You just joined GitHub,three hours ago, why did you do that? You don't seem to be concerned that you provided more information to them to create that account than I used to do the geolocation lookup!

Is your receiver connected to the Internet? Is your receiver getting its EPG from the Internet?

IanSav commented 4 years ago

So have you complained to all the Internet connections providers you have made that did 3rd party geolocation lookups on you? Trust me that they did look you up. They didn't tell you, they didn't get your consent. They didn't give you an option to opt out.

IanSav commented 4 years ago

Internet yes, no epg from internet. I told you, I was pointed here, didn't know github before.

You created an account and gave GitHub (owned by Microsoft) far more information than my geolocation code returned to you!

Azureit commented 4 years ago

Let's all calm down please, inflamed comments don't lead us nowhere.

@IanSav

@Azureit the solution you suggest to use geolocation calls just before use could initiate even more calls to the geolocation server. If you have issues with one call I am certain you will have a lot more issues with many repeated calls.

Look at the patch at my comment, I even comment it:

def InitGeolocation():
    global geolocation
    # Do lookup if not done already, or if info is older than a day
    if "lastchecked" not in geolocation || time.time() - geolocation['lastchecked'] > 86400 :
        try:
            response = urlopen("http://ip-api.com/json/?fields=33288191", data=None, timeout=10).read()
            # print "[Geolocation] DEBUG:", response
(...)
IanSav commented 4 years ago

People need to get a sense of proportion here.
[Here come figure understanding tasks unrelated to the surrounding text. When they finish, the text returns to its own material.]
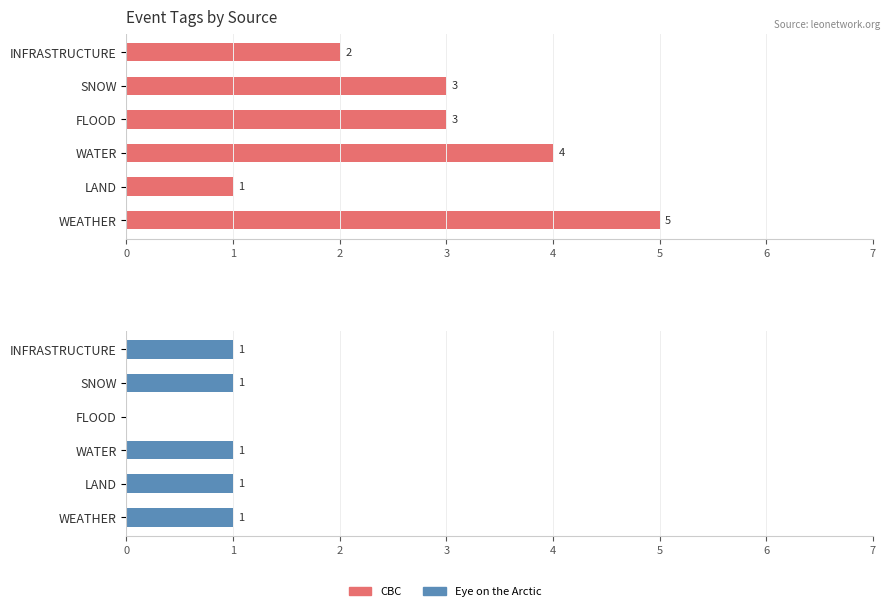

Does the chart contain stacked bars?

No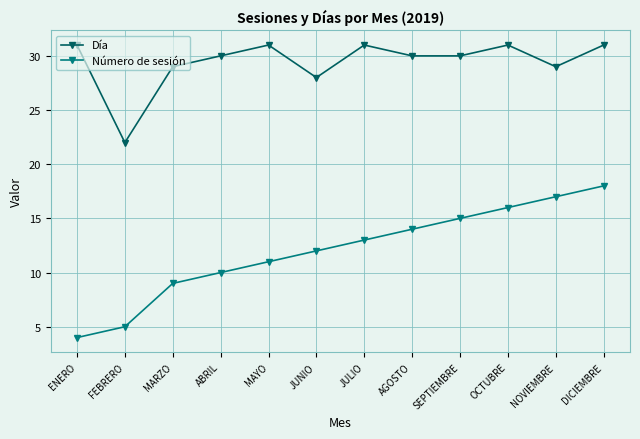

At which label is Número de sesión closest to 11?

MAYO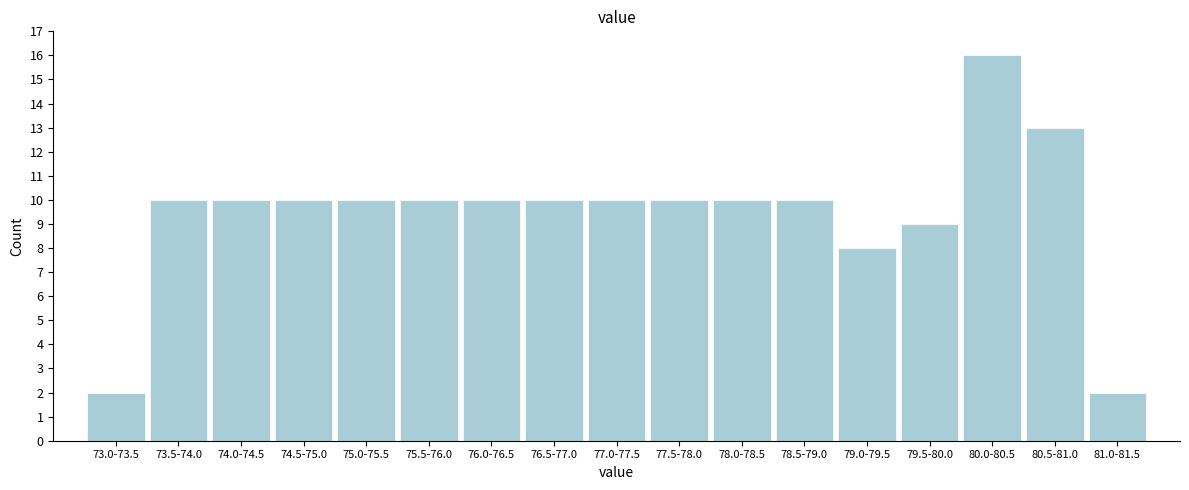

Reading right to left, list all the values displayed in this chart.

81.0-81.5=2	80.5-81.0=13	80.0-80.5=16	79.5-80.0=9	79.0-79.5=8	78.5-79.0=10	78.0-78.5=10	77.5-78.0=10	77.0-77.5=10	76.5-77.0=10	76.0-76.5=10	75.5-76.0=10	75.0-75.5=10	74.5-75.0=10	74.0-74.5=10	73.5-74.0=10	73.0-73.5=2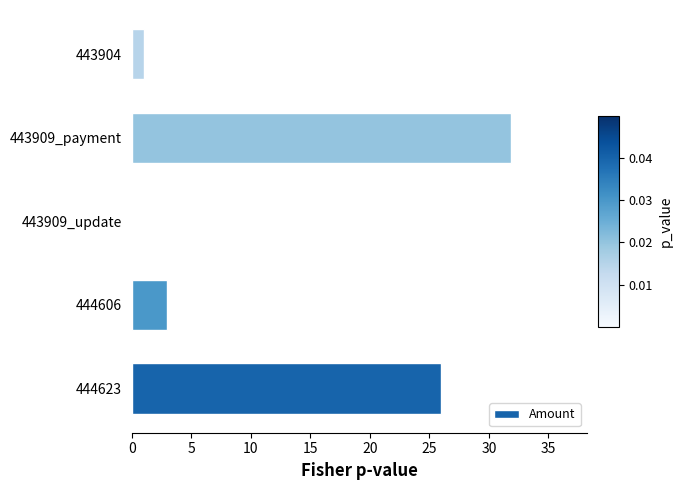

How many positive values are there?

4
Geolocation is a fact of life. The code I used is clear and open. Nothing is hidden. No private information is obtained or provided to the geolocation provider. The information that is returned is completely public and readily available.

If I have not clearly documented the addition of the geolocation tool I suggest that none of this discussion would occur. People would never have noticed notices it. I am being very clear and open about what is going on.

IanSav commented 4 years ago

@Azureit the data can change with every connection. The only way to validate the cache would be to perform another lookup. That defeats any gain by caching the data. In this case code to do all the work simply becomes bloat.

IanSav commented 4 years ago

@jose-cruz78 I have nothing to defend. I am simply being polite and responding to address your concerns. By the tone and nonsense of your last post I will take it that you wish me to ignore your posts.

Azureit commented 4 years ago

@Azureit the data can change with every connection. The only way to validate the cache would be to perform another lookup. That defeats any gain by caching the data. The opposite is true, the code to do all the work simply becomes bloat.

It's not caching we do the request to populate the geolocation dictionary and add an extra key "lastchecked" with the current timestamp and then next time geolocation is needed we check the key to know we already have fresh geolocation and skip doing another request.

IanSav commented 4 years ago

What you propose is the definition of caching!

IanSav commented 4 years ago

Three people have now negatively commented on the geolocation change. Why can't any of you demonstrate how privacy is being compromised by this code?